American former slave (died 1857)

Mary John (c. 1788–1857), originally Marie Jeanne was born into slavery in the province of Louisiana (New Spain). She purchased her freedom in 1840 and then ran a tavern in Arkansas Post, Arkansas, that was recognised for the quality of its cuisine. Unusually for a black woman at that time, her death led to an obituary in the Arkansas Gazette.

== Early years as a slave ==
The records relating to John are incomplete, particularly regarding her early life. From one set of documents Mary John was born between 1785 and 1789 and was sold or passed by inheritance to a number of owners. On 30 July 1806 her then owner, Marie Languedoc sold Marie Jeanne as a slave to Jean Larquier for 800 piastres. Larquier in turn sold her to Colonel James Scull, who bought Marie Jeanne on 12 April 1811, for 800 piasters, the same price as Jean Larquier originally paid for Jeanne. Both sales were duly notified by André Fagot, the Arkansas Notary Public. The 1806 bill of sale is in French, Arkansas Post entered into the United States in October 1804 as a result of the Louisiana Purchase but most residents were French speakers.

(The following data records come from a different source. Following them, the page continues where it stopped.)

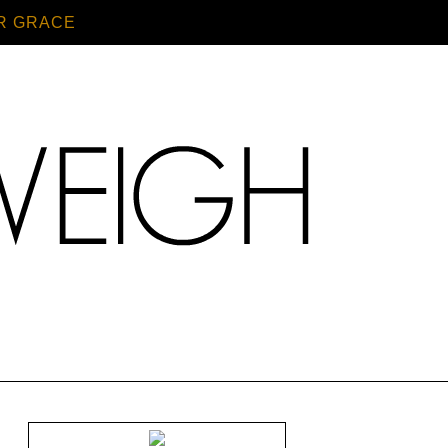
R GRACE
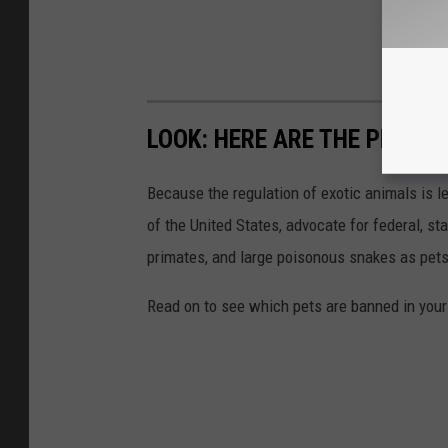
LOOK: HERE ARE THE PETS B
Because the regulation of exotic animals is l
of the United States, advocate for federal, st
primates, and large poisonous snakes as pets
Read on to see which pets are banned in your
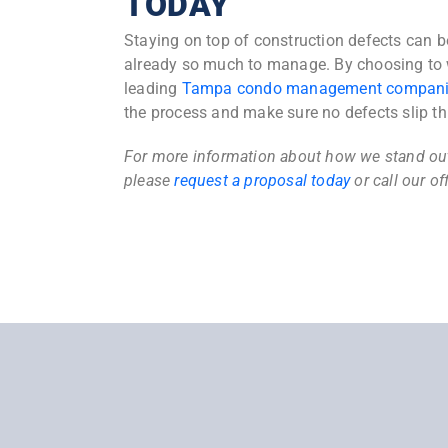
TODAY
Staying on top of construction defects can 
already so much to manage. By choosing to 
leading
Tampa condo management compan
the process and make sure no defects slip th
For more information about how we stand o
please
request a proposal today
or call our of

Marie Jeanne's name was changed to Mary John under Scull's ownership, the name she used for the rest of her life. While still a slave she was recorded as supervising an "immense banquet" for Independence Day, July 1840, in Pine Bluff, recorded by Judge J. W. Bocage. Miller, in his book, suggested this was a public event and that Scull was possibly managing a large team of men.

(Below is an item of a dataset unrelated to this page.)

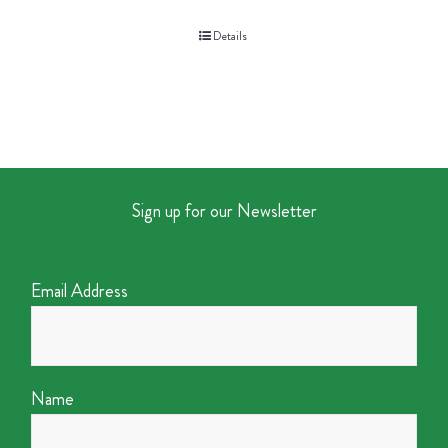
Details
Sign up for our Newsletter
Email Address
Name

== Freedom from slavery ==
A few months after this Independence Day banquet, Mary John got her own independence, when she bought herself out slavery for $800 from Scull. This was on 13 September 1840, with a document witnessed by James and Hews Scull, before an Arkansas County Justice of the Peace. In this document Terence Farrelly and Lewis Refeld were appointed her guardians, enabling her to run a tavern at Arkansas Post. Mary John was described in the document as "a negro woman about fifty years old".

H. W. Halliburton, in his history of Arkansas County published in 1903, wrote that Mary John kept the only tavern in Arkansas County, "which was probably the most celebrated in the State for the perfection of its cuisine." John was listed in the 1850 Census as a black female, 62 years old, born in Arkansas.

== Death ==

Mary John's death was recorded in May 1857, when William Refeld applied for probate, given that she had died intestate. By the time of the 1860 Census, William Refeld was recorded as a hotel keeper in Arkansas Post.

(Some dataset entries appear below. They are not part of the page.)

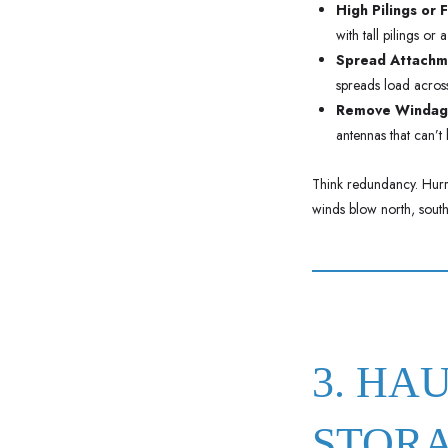
High Pilings or 
with tall pilings or
Spread Attachme
spreads load across 
Remove Windag
antennas that can’t
Think redundancy. Hurri
winds blow north, south,
3. HA
STOR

On 6 June 1857, the Arkansas Gazette published an obituary on Mary John, noting she was previously the servant of the now deceased James Scull and his wife. It concluded: "Mary John was the cook — and such a cook. Delmonico, if his life were at stake could not get up such coffee and venison steaks as Mary John did. She was keeping a boarding house at the old Post, at the time of her death, having purchased her freedom some fifteen years ago. She was much respected, and her death is mourned by many, and among them her old mistress, and her master's children." Dorothy Core's assessment in 1978 said: "A black business woman in the first fifty years of American Arkansas was indeed a rarity. The odds against a successful, black business woman of renown in the first fifty years of American Arkansas were astronomical."